::: Selected excerpt :::
The NBA's Stimulus Package: The Rookie Draft Class of 2008

The NBA's Stimulus Package: The Rookie Draft Class of 2008
Feb 23, 2009, 12:36 am
For the second year in a row, an NBA rookie draft class came into the league with fairly high expectations. The 2007 class not only had enormous star quality at the top of the board with Greg Oden and Kevin Durant, but pundits leading up to the draft generally classified that group as deep, with expectations of potential contributors well into the late first round and beyond. Those rookie season hopes were largely unrealized, and not just by the felling of the mountainous Oden. The overall production of the 2007 class positions it as one of the weakest first-year classes in the last three decades.

Fortunately, the disappointments of last season have not been revisited: the rookie effort of the 2008 draft class has been a ringing success. The 2008 draft has produced the most potent first-year class since 1995, when now NBA graybeards Kevin Garnett, Rasheed Wallace, Joe Smith, and Antonio McDyess entered the league. Players throughout the first round are playing meaningful minutes and contributing to teams from San Antonio to Sacramento. This draft class brings back memories of a time when Huey Lewis was a megastar and Supply Side Economics sounded like a good idea. We have seemingly rolled back the clock to the mid-80s, a time when rookie classes were real contributors - before high school players became draft-eligible and international ballplayers of mystery became the darlings of scouts everywhere.

In fact, as will be discussed in detail, the 2008 draft class is perhaps the most astonishing first-year class in the last three decades.

2007 vs. 2008: The Midseason Tale of the Tape

As is our custom, we first examined the relative performance of this year's draft class versus its immediate predecessor by dividing each draft into four distinct bands (top ten picks, eleven to twenty, bottom of the first round, and second round) and comparing them head to head. For each of the four draft categories, we assigned a winner to the 2007 versus 2008 rookie draft clash.

Top Ten Picks, 2007 vs. 2008: The prospects for the top of the 2007 draft class were obviously hindered by the pre-season loss of Oden due to surgery. They were also impacted to a lesser extent by Mike Conley's injuries. However, Kevin Durant and Al Horford had reasonably productive rookie years by the all star break (Table 1). Yi Jianlian and Conley (when he was playing), had a few very good games as well. On the other hand, picks 7 through 10 of the 2007 draft did very little in the first half of their rookie year.
::: Supplied entries :::
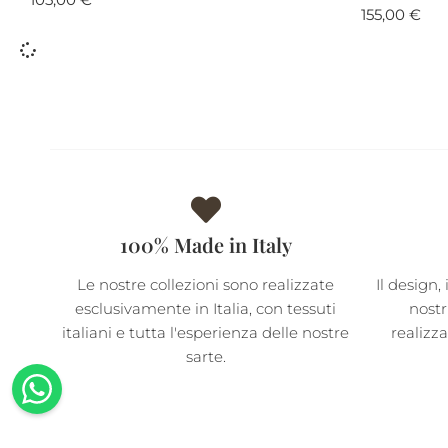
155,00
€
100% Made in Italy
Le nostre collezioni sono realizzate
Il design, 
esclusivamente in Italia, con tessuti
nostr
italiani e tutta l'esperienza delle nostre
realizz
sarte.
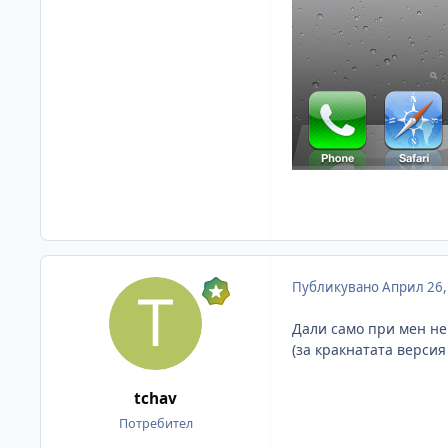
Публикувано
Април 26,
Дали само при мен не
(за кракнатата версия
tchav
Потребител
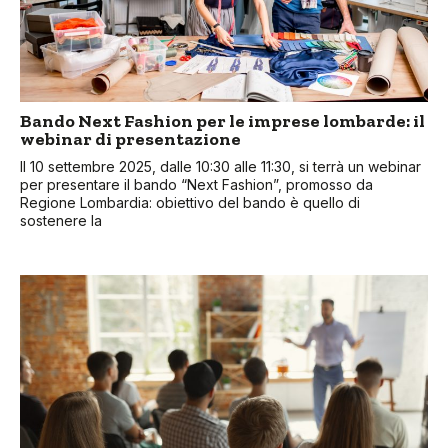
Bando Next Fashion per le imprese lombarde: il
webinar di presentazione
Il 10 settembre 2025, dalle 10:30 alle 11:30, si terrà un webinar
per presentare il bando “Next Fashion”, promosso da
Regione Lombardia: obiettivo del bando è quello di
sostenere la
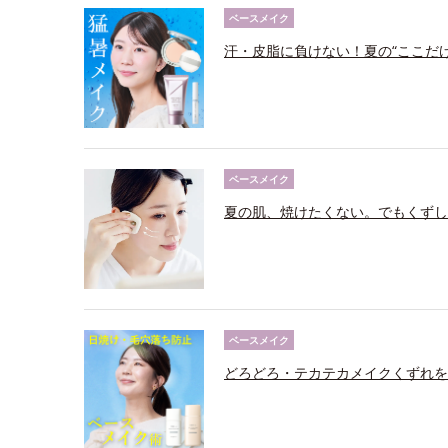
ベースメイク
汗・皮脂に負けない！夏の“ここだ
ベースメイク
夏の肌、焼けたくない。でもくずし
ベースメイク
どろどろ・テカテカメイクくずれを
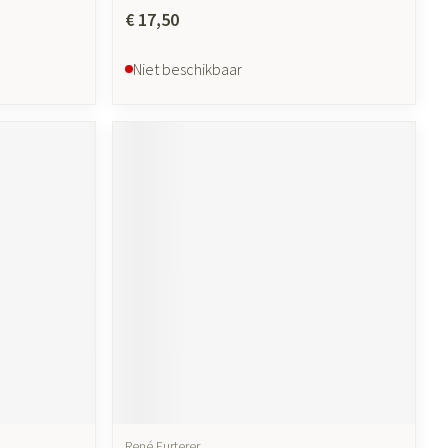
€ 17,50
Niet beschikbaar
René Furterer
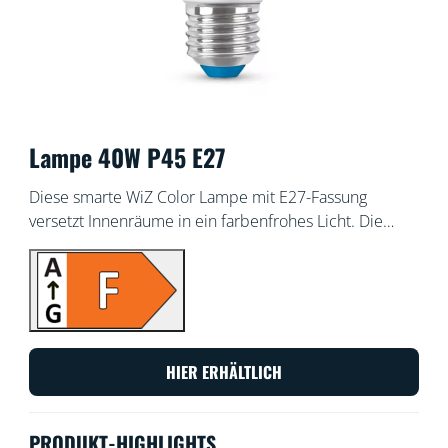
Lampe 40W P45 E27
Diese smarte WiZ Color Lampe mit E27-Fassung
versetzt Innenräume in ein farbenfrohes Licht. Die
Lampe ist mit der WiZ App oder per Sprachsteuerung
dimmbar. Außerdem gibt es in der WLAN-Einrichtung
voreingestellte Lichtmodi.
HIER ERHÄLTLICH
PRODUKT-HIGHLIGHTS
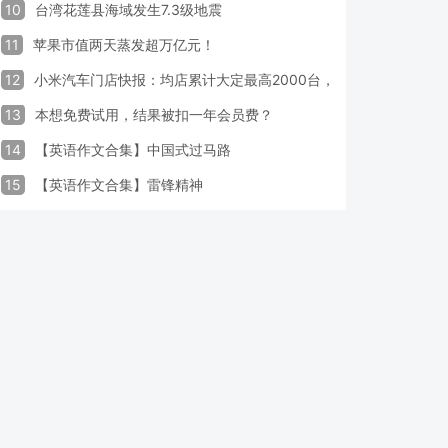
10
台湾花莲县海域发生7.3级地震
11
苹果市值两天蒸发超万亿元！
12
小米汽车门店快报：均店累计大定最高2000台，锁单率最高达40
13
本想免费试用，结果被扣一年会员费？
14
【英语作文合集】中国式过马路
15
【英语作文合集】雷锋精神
:::
• The problem:
Answer each question from the article on the 2008 NBA rookie draft class.
(a) In what year did the last first-year class as potent as the 2008 one enter the league?
(b) Into how many bands was each draft divided for the head-to-head comparison?
(c) Which two 2007 top-ten picks had reasonably productive rookie years by the all star break?
Rely on the article alone, not on the entries.

• Response for this exercise:
(a) 1995
(b) Four
(c) Kevin Durant and Al Horford